**Written problem:**
Can you reproduce verbatim the lines of the records below, starting at the line that has "order: Malvales" and stopping after the line that has "scientific name: Agaricus sylvicola"?

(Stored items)
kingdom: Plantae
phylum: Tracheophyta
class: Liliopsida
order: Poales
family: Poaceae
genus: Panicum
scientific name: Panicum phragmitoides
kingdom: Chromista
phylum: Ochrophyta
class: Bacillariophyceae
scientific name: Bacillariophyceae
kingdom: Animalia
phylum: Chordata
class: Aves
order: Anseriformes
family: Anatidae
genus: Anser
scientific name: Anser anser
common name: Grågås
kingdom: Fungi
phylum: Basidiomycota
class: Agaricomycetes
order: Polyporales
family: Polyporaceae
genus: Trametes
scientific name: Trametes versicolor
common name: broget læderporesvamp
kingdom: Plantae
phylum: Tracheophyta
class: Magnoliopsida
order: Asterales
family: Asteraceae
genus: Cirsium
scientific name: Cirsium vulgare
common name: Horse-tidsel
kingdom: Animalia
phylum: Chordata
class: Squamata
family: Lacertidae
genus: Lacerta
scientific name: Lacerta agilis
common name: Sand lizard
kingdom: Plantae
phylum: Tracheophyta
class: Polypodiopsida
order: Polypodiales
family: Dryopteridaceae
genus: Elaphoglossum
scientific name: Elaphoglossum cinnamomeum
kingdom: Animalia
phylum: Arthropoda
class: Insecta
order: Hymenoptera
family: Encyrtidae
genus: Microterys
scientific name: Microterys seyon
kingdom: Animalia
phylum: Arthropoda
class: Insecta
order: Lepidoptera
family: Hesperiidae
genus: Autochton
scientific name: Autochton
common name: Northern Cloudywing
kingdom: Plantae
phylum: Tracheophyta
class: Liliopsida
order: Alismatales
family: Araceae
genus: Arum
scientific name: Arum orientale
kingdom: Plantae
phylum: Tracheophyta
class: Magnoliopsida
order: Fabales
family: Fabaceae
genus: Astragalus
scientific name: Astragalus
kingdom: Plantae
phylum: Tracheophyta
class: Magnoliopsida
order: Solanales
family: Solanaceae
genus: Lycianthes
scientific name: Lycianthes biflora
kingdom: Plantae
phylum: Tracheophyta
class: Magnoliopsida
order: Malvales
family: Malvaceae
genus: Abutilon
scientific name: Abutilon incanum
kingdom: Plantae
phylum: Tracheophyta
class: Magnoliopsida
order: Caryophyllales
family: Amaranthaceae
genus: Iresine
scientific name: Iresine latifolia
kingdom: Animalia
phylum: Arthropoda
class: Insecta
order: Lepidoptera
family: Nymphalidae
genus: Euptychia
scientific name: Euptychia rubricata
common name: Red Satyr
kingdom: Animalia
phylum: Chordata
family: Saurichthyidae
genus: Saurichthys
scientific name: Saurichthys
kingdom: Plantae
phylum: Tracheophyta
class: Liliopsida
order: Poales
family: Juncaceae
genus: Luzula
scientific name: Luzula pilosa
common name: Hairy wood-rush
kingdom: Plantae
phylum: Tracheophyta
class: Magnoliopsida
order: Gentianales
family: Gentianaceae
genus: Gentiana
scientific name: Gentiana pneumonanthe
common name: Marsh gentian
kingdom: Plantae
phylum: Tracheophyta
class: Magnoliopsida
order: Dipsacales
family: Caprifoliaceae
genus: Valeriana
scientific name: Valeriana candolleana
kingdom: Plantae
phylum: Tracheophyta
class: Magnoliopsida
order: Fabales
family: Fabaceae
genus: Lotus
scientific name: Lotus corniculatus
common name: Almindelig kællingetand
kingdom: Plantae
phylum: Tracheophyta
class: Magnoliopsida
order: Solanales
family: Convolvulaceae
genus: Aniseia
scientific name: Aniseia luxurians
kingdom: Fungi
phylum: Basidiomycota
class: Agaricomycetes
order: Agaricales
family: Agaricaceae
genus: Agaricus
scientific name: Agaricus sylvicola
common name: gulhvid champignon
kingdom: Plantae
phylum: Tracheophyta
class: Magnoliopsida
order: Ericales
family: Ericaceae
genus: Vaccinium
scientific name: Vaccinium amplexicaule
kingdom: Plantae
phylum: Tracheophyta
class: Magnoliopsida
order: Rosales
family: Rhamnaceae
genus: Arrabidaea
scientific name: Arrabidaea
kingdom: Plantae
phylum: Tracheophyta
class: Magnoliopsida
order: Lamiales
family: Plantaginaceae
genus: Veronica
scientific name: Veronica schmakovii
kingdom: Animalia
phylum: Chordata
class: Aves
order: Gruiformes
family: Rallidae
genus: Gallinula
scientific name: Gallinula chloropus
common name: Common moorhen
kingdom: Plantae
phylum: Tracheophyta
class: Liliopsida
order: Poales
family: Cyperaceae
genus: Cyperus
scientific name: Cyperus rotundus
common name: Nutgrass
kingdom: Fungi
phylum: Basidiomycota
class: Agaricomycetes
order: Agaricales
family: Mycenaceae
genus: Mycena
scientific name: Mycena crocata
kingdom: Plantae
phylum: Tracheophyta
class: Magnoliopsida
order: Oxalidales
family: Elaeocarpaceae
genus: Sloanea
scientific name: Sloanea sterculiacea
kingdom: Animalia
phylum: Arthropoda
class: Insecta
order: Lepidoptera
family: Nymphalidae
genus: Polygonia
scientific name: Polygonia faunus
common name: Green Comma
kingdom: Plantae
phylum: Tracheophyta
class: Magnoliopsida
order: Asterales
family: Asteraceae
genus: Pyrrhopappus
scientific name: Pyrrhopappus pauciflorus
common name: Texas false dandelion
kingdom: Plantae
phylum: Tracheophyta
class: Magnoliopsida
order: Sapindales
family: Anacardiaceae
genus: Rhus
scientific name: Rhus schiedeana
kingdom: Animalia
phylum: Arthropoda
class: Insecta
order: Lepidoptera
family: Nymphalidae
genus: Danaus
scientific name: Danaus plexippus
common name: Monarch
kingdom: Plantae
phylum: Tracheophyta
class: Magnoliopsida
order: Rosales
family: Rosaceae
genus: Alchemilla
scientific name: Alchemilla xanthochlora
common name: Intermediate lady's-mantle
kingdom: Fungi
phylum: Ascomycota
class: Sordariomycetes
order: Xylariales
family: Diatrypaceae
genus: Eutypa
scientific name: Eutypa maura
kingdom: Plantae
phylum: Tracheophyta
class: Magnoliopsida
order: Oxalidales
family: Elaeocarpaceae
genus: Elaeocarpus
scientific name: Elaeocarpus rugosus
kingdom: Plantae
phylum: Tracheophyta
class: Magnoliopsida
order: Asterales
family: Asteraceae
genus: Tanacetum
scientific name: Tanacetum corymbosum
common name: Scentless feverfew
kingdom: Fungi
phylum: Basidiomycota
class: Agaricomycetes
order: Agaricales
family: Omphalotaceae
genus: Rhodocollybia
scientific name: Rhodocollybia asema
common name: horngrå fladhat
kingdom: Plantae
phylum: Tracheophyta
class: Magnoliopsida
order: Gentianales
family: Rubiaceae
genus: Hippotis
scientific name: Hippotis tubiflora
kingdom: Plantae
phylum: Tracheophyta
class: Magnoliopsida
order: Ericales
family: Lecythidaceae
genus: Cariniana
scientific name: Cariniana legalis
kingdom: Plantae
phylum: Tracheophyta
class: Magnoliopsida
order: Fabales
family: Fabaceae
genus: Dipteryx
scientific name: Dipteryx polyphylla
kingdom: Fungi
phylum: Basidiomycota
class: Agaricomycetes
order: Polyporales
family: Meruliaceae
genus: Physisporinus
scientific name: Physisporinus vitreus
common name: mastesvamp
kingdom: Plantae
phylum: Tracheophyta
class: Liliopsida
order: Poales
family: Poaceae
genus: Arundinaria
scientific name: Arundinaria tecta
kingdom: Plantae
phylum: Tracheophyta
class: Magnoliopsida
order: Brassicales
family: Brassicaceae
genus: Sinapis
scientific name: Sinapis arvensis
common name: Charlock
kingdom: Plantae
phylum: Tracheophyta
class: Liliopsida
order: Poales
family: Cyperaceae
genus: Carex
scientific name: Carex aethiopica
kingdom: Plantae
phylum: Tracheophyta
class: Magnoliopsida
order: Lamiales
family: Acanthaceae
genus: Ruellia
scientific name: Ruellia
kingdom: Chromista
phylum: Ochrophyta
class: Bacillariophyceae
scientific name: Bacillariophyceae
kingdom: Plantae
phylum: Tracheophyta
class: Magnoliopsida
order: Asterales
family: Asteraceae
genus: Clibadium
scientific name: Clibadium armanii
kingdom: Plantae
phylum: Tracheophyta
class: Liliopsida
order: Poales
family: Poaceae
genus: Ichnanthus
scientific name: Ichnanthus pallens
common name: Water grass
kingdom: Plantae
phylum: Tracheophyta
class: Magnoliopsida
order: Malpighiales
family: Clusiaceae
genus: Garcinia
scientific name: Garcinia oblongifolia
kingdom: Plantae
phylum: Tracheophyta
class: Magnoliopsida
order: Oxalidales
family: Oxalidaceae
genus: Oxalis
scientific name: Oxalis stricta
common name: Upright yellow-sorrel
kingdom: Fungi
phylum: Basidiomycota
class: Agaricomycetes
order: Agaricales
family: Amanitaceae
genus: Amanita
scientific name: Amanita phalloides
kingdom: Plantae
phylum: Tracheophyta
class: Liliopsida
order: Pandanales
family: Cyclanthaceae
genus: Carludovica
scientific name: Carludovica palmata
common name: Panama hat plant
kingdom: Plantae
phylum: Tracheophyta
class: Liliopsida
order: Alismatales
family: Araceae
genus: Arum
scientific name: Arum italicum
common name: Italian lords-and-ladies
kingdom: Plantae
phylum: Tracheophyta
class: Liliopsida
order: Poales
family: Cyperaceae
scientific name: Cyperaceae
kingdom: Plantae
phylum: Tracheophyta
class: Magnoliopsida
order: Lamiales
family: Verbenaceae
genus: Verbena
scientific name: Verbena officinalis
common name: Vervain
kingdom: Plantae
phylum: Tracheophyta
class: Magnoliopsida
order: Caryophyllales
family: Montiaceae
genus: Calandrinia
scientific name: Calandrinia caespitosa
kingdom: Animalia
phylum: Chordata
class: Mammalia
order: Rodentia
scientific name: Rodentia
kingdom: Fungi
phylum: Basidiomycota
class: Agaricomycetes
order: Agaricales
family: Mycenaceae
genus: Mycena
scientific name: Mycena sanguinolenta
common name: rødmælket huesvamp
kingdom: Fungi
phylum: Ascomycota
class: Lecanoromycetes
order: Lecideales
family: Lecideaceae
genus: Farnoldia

**Solution for this task:**
order: Malvales
family: Malvaceae
genus: Abutilon
scientific name: Abutilon incanum
kingdom: Plantae
phylum: Tracheophyta
class: Magnoliopsida
order: Caryophyllales
family: Amaranthaceae
genus: Iresine
scientific name: Iresine latifolia
kingdom: Animalia
phylum: Arthropoda
class: Insecta
order: Lepidoptera
family: Nymphalidae
genus: Euptychia
scientific name: Euptychia rubricata
common name: Red Satyr
kingdom: Animalia
phylum: Chordata
family: Saurichthyidae
genus: Saurichthys
scientific name: Saurichthys
kingdom: Plantae
phylum: Tracheophyta
class: Liliopsida
order: Poales
family: Juncaceae
genus: Luzula
scientific name: Luzula pilosa
common name: Hairy wood-rush
kingdom: Plantae
phylum: Tracheophyta
class: Magnoliopsida
order: Gentianales
family: Gentianaceae
genus: Gentiana
scientific name: Gentiana pneumonanthe
common name: Marsh gentian
kingdom: Plantae
phylum: Tracheophyta
class: Magnoliopsida
order: Dipsacales
family: Caprifoliaceae
genus: Valeriana
scientific name: Valeriana candolleana
kingdom: Plantae
phylum: Tracheophyta
class: Magnoliopsida
order: Fabales
family: Fabaceae
genus: Lotus
scientific name: Lotus corniculatus
common name: Almindelig kællingetand
kingdom: Plantae
phylum: Tracheophyta
class: Magnoliopsida
order: Solanales
family: Convolvulaceae
genus: Aniseia
scientific name: Aniseia luxurians
kingdom: Fungi
phylum: Basidiomycota
class: Agaricomycetes
order: Agaricales
family: Agaricaceae
genus: Agaricus
scientific name: Agaricus sylvicola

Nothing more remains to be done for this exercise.